Gran relevo de la 4T en Hacienda

Hoy el Presidente López Obrador anunció que propondrá a Arturo Herrera, actual Secretario de Hacienda y Crédito Público, para que ocupe el lugar de Gobernador del Banco de México, una vez que se cumpla el término del actual en noviembre de este año.

Asimismo, el Presidente nombró a Rogelio Ramírez de la O, un economista egresado de la UNAM y doctorado en esa misma materia por la Universidad de Cambridge, Reino Unido, como nuevo Secretario de Hacienda del gobierno federal.

Estos movimientos en el ámbito del Gobierno de México, proporcionan un nivel alto de certidumbre en relación con el manejo de política económica que la 4ª Transformación continuará llevando a cabo en lo que resta del actual sexenio. Manda además una señal clara a los mercados financieros que será bien recibida, porque implica que el país continuará aplicando una política monetaria, fiscal, financiera y presupuestal basada en la disciplina y la austeridad, con una estrategia firme en relación con evitar todo lo posible la contratación de deuda adicional.

El trabajo desarrollado en esa Secretaría por Arturo Herrera fue pulcro, serio y cuidadoso, dentro del marco conceptual que se estableció desde la titularidad del Poder Ejecutivo. La buena noticia es que, en gran medida, ese modelo conceptual fue desarrollado por quien ahora llega a ocupar la Secretaría de Hacienda.

Ramírez de la O es un economista reconocido a nivel internacional, que ha sido cercano al Presidente López Obrador y que ha funcionado como su principal asesor económico desde hace más de dos décadas.

La orientación de la política económica que viene aplicando este gobierno desde el principio, se fundamenta en los conceptos que Ramírez de la O viene sosteniendo desde hace mucho tiempo y que hasta hoy mantiene el desempeño económico del país como uno de los mejores a nivel mundial, lo cual reconocen los organismos financieros internacionales, los bancos más influyentes del mundo y las calificadoras de riesgo crediticio.

Acciones como el desarrollo de grandes proyectos de infraestructura, el impulso a la actividad productiva desde la base social, la disminución de tarifas energéticas en combustibles y electricidad, el combate a los monopolios que frenan la competencia en el mercado, el impulso al consumo priorizándolo por encima del rescate de grandes empresas y el fortalecimiento de las empresas productivas del Estado en lugar de llevar a cabo su privatización, son entre otros, conceptos de estrategia aplicada, que el nuevo Secretario de Hacienda siempre ha defendido y a partir de las cuales, el actual gobierno ha fundamentado su política económica.

En resumen, es una muy buena noticia que hoy contemos con uno de los principales artífices de los aspectos económicos en los que se basa la 4ª Transformación como Secretario de Hacienda, pasando de ser su diseñador principal, a un cargo en el que se está operando ese diseño.

Con estos movimientos además, se garantiza la continuidad del nuevo modelo económico desde la dirección del banco central, encargado fundamentalmente del manejo de la inflación y de la moderación en la paridad monetaria, asegurándonos de que un funcionario serio, con dimensión social, ocupara este cargo por primera vez y de manera transexenal.

Todo apunta a que se asegurará la permanencia de la 4ª Transformación en materia de manejo de política económica para el futuro, así como la estabilidad de sus variables como lo hemos venido observando desde el inicio de este período de gobierno, cuya actuación en esta materia se basa en la sensatez.

Como dijo el psicólogo francés Gustav Le Bon: “Para progresar no basta actuar, hay que saber en qué sentido hacerlo”.

-- Pruébalo --
Copia el fragmento del texto sobre el relevo en Hacienda que empieza en "Gran relevo de" y termina en "de este año.", y cambia "Secretario de Hacienda" por "titular de Hacienda". El material que aparece a continuación es independiente del texto.

-- Información proporcionada --

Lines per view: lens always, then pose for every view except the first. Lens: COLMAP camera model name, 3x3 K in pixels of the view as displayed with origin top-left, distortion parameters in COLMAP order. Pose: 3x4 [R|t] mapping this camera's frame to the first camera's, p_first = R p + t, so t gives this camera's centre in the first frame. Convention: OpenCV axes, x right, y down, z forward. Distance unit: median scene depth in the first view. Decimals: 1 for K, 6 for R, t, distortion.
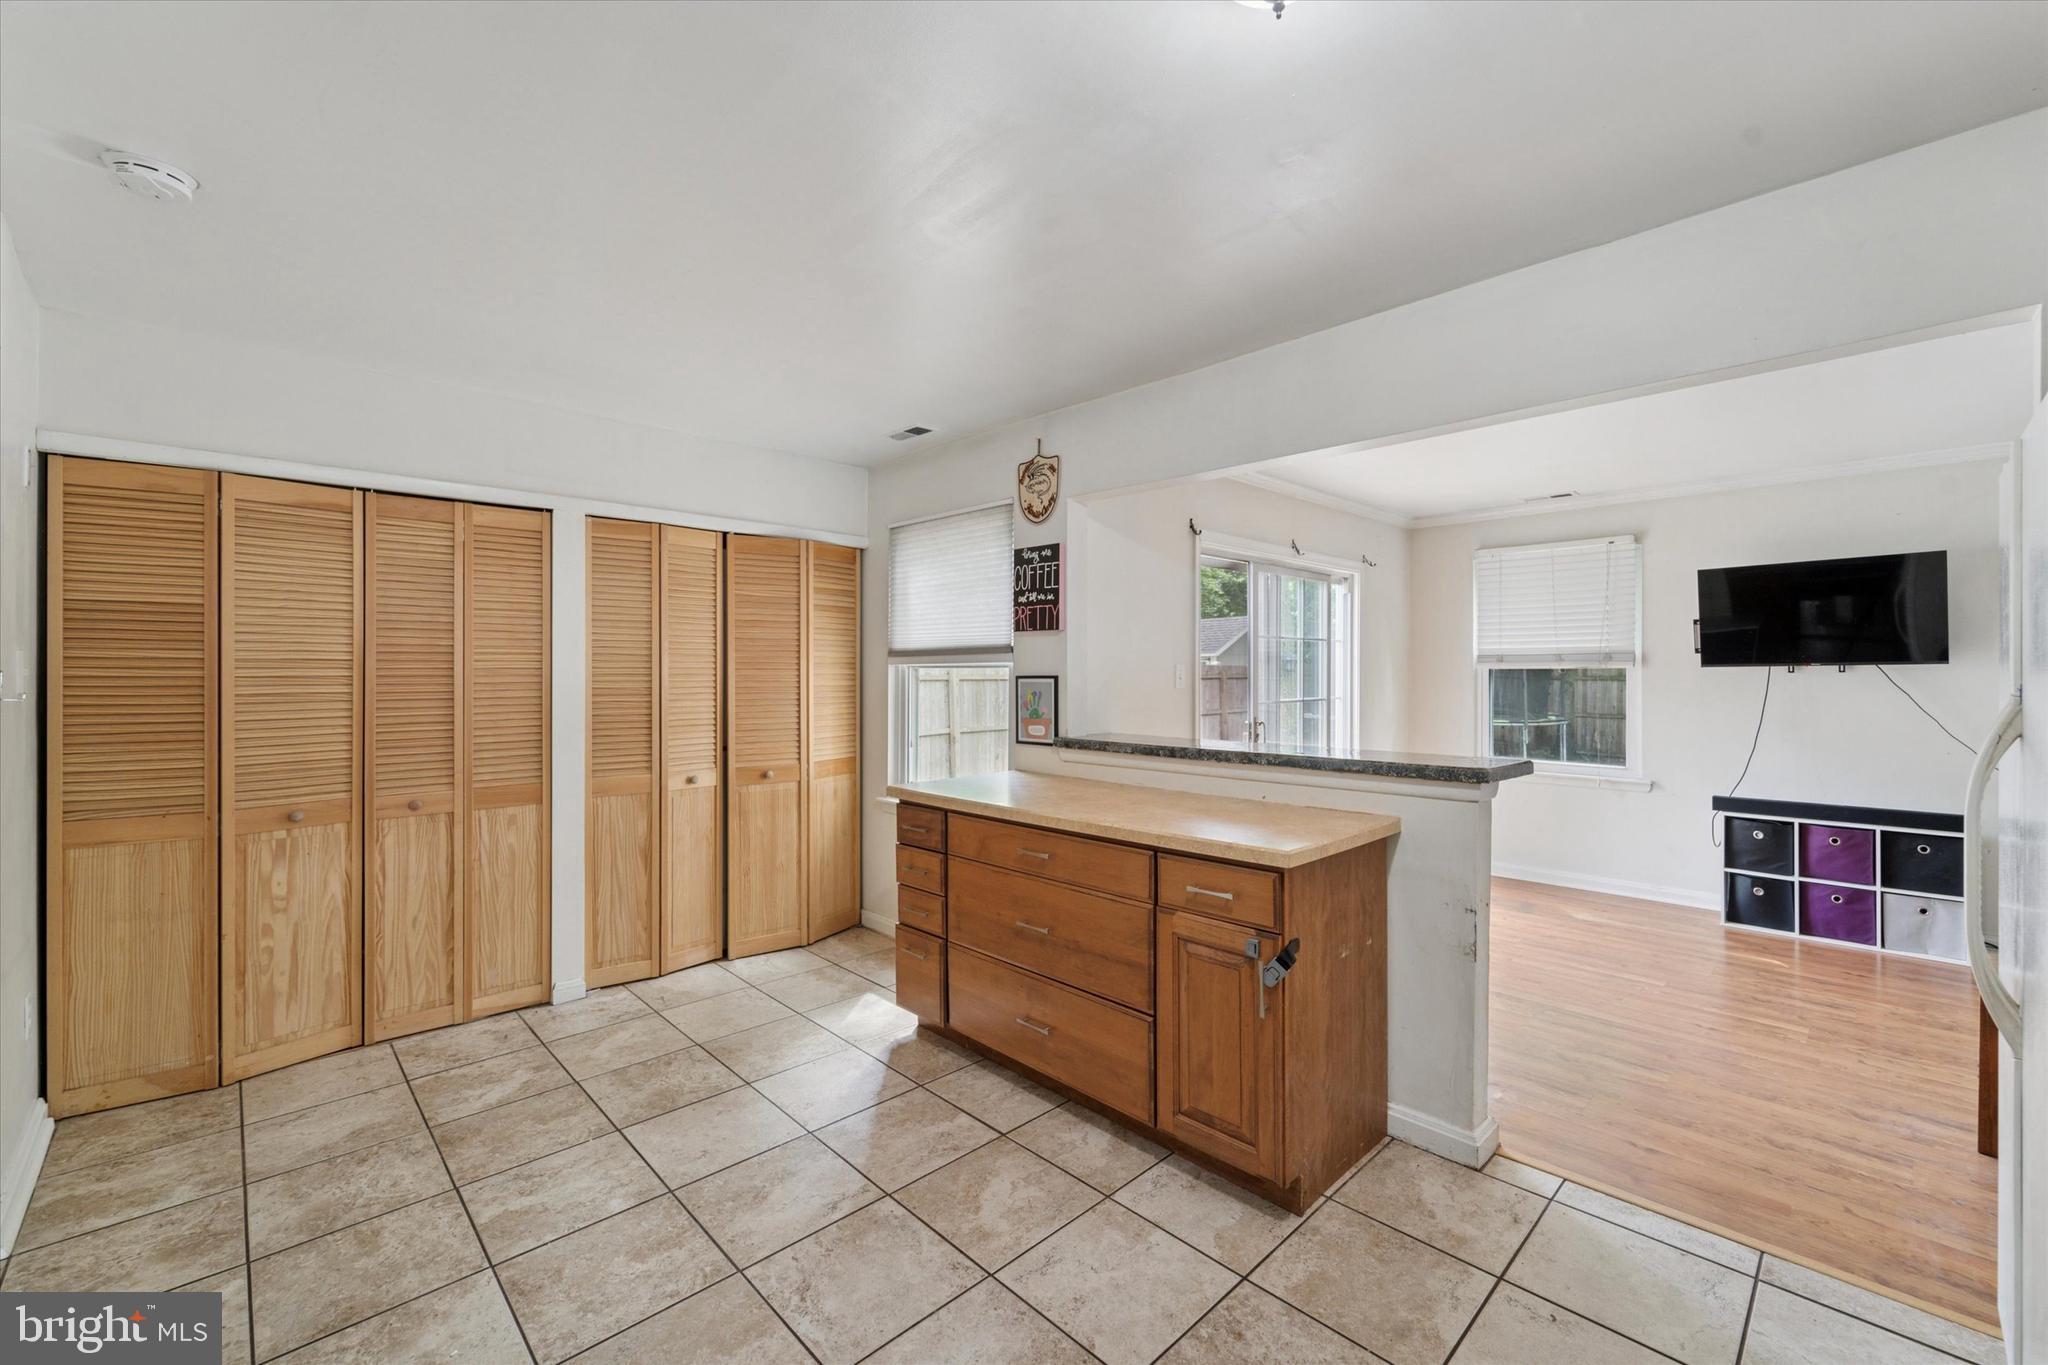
lens RADIAL K [[840.2, 0, 1032.0], [0, 840.2, 671.3], [0, 0, 1]] dist [-0.002889, -0.001111]
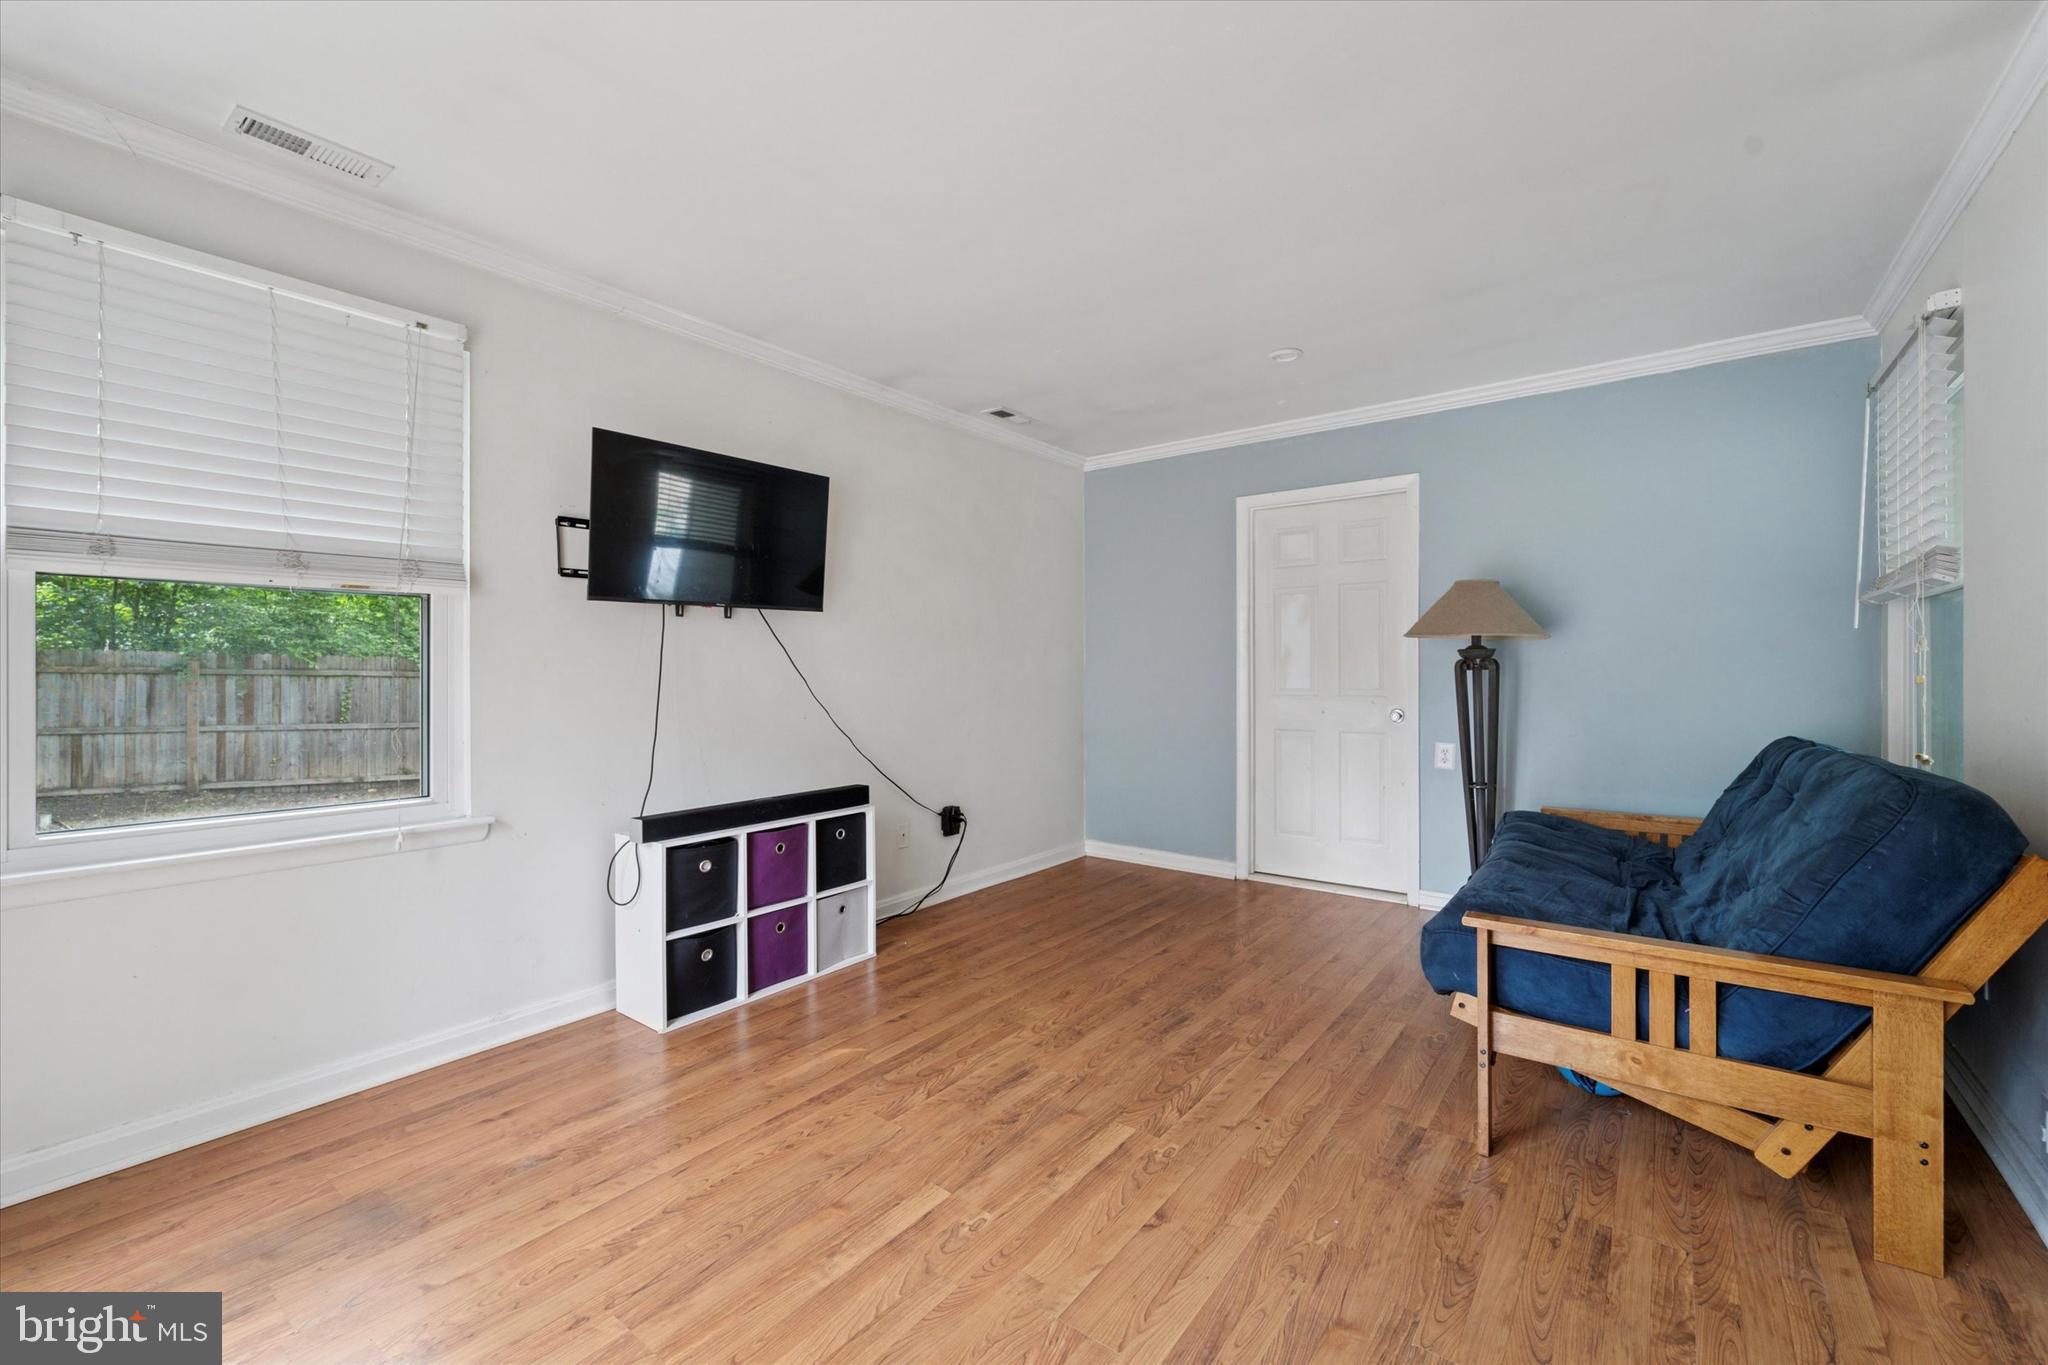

-- Resultado del ejercicio --
Gran relevo de la 4T en Hacienda

Hoy el Presidente López Obrador anunció que propondrá a Arturo Herrera, actual titular de Hacienda y Crédito Público, para que ocupe el lugar de Gobernador del Banco de México, una vez que se cumpla el término del actual en noviembre de este año.